> **WHAT THE TASK REQUIRES**
In the text below on random matrix theory and ADHD brain networks, list each box plot feature that the Figure 4 caption describes, with what each one represents.

Random matrix theory for analyzing the brain functional network in attention deficit hyperactivity disorder

Attention deficit hyperactivity disorder (ADHD) is the most common childhood neuropsychiatric disorder and affects approximately $6–7\%$ of children worldwide. Here, we investigate the statistical properties of undirected and directed brain functional networks in ADHD patients based on random matrix theory (RMT), in which the undirected functional connectivity is constructed based on correlation coefficient and the directed functional connectivity is measured based on cross-correlation coefficient and mutual information. We first analyze the functional connectivity and the eigenvalues of the brain functional network. We find that ADHD patients have increased undirected functional connectivity, reflecting a higher degree of linear dependence between regions, and increased directed functional connectivity, indicating stronger causality and more transmission of information among brain regions. More importantly, we explore the randomness of the undirected and directed functional networks using RMT. We find that for ADHD patients, the undirected functional network is more orderly than that for normal subjects, which indicates an abnormal increase in undirected functional connectivity. In addition, we find that the directed functional networks are more random, which reveals greater disorder in causality and more chaotic information flow among brain regions in ADHD patients. Our results not only further confirm the efficacy of RMT in characterizing the intrinsic properties of brain functional networks but also provide insights into the possibilities RMT offers for improving clinical diagnoses and treatment evaluations for ADHD patients.

Figure 1

Flowchart of the methods pipeline: overview of the data processing and analysis pipeline. Resting-state fMRI data were acquired from 24 individual subjects in an ADHD group and a group of 24 healthy controls. Time courses were extracted from the 444 cerebral regions comprising the Multiscale Functional Brain Parcellations template, and the $444\times 444$ connectivity matrices were built using CF, CC, and MI. The resulting connectivity matrices were then investigated to identify between-group differences by analyzing the functional connectivity distribution as well as the global and local eigenvalue properties.

Figure 2

An analysis of functional connectivity, in which the undirected functional connectivity is measured by CF and the directed functional connectivity is measured by CC and MI. The pdfs of the (a) CF, (b) CC, and (c) MI were calculated individually for the control group and the ADHD group.

Figure 3

Global eigenvalue property analysis: the eigenvalue distribution. The eigenvalues were first calculated from the (a) CF, (b) CC, and (c) MI functional networks for the control group and the ADHD group, and the pdfs of the eigenvalues were then calculated.

Figure 4

Global eigenvalue property analysis: the largest eigenvalue. The largest eigenvalues of the brain functional network were first calculated for each subject, and the box plots in each group were then plotted for the (a) CF, (b) CC, and (c) MI functional networks, individually. In the box plot, the bottom and top of the box are the first and third quartiles, the band inside the box is the median, the ends of the whiskers are the minimum and maximum values, and the $\square$ is the mean value.

Figure 5

Local eigenvalue property analysis: the short-range correlations among eigenvalues measured by the NNSD. The NNSD were first calculated for each subject, and the probability distributions were then obtained for each group. The probability distributions of the NNSD for the two groups are plotted separately for the (a) CF, (b) CC, and (c) MI functional networks, where the blue lines represent the empirical values predicted by GOE and Poisson statistics.

> **SUPPLIED INFORMATION**
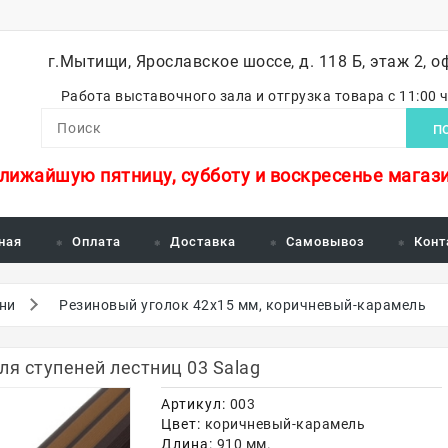
г.Мытищи, Ярославское шоссе, д. 118 Б, этаж 2, о
Работа выставочного зала и отгрузка товара с 11:00 
П
ближайшую пятницу, субботу и воскресенье магази
ная
Оплата
Доставка
Самовывоз
Конт
ени
Резиновый уголок 42х15 мм, коричневый-карамель
я ступеней лестниц 03 Salag
Артикул:
003
Цвет:
коричневый-карамель
Длина:
910 мм.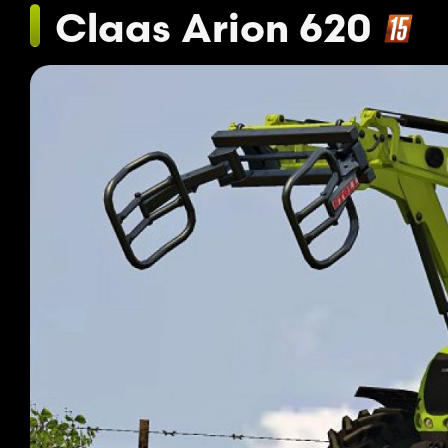
Claas Arion 620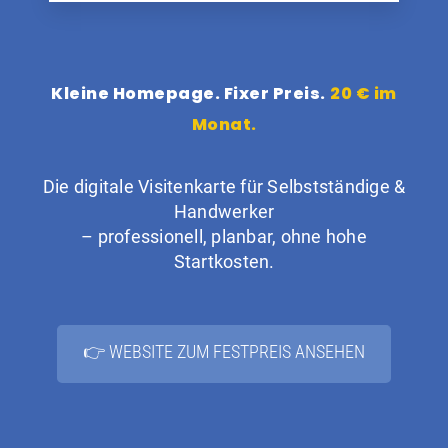
Kleine Homepage. Fixer Preis.
20 € im
Monat.
Die digitale Visitenkarte für Selbstständige &
Handwerker
– professionell, planbar, ohne hohe
Startkosten.
👉 WEBSITE ZUM FESTPREIS ANSEHEN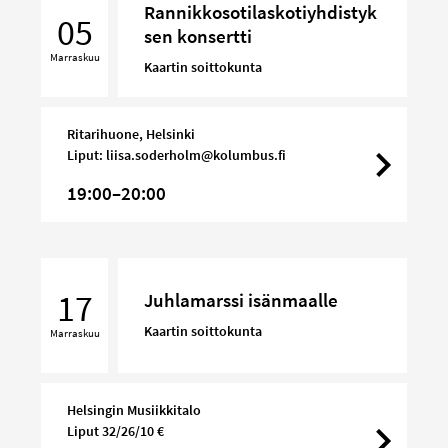
Rannikkosotilaskotiyhdistyk
konsertti
05
sen konsertti
Marraskuu
Kaartin soittokunta
Ritarihuone, Helsinki
Liput: liisa.soderholm@kolumbus.fi
19:00–20:00
Juhlamarssi
isänmaalle
17
Juhlamarssi isänmaalle
Kaartin soittokunta
Marraskuu
Helsingin Musiikkitalo
Liput 32/26/10 €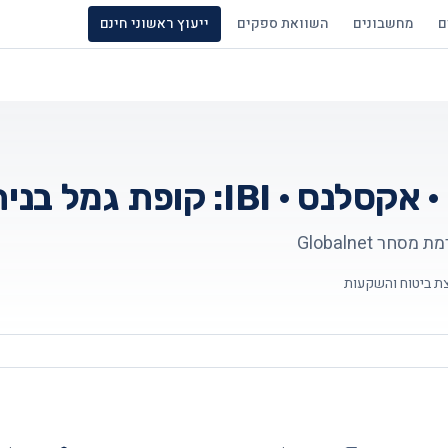
ם
מחשבונים
השוואת ספקים
ייעוץ ראשוני חינם
אקסלנס · IBI
: קופת גמל בניה
ר Globalnet
ת ביטוח והשקעות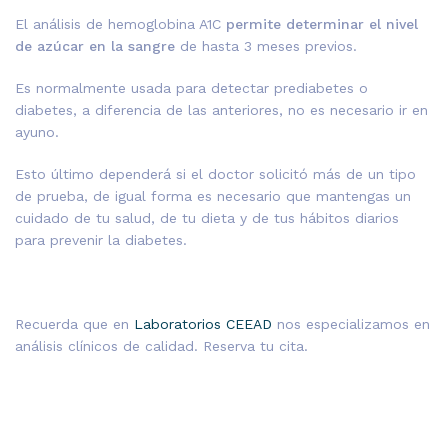
El análisis de hemoglobina A1C
permite determinar el nivel
de azúcar en la sangre
de hasta 3 meses previos.
Es normalmente usada para detectar prediabetes o
diabetes, a diferencia de las anteriores, no es necesario ir en
ayuno.
Esto último dependerá si el doctor solicitó más de un tipo
de prueba, de igual forma es necesario que mantengas un
cuidado de tu salud, de tu dieta y de tus hábitos diarios
para prevenir la diabetes.
Recuerda que en
Laboratorios CEEAD
nos especializamos en
análisis clínicos de calidad. Reserva tu cita.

> **SOLUTION TO THIS TASK**
- Bottom of the box: the first quartile
- Top of the box: the third quartile
- Band inside the box: the median
- Ends of the whiskers: the minimum and maximum values
- The □ symbol: the mean value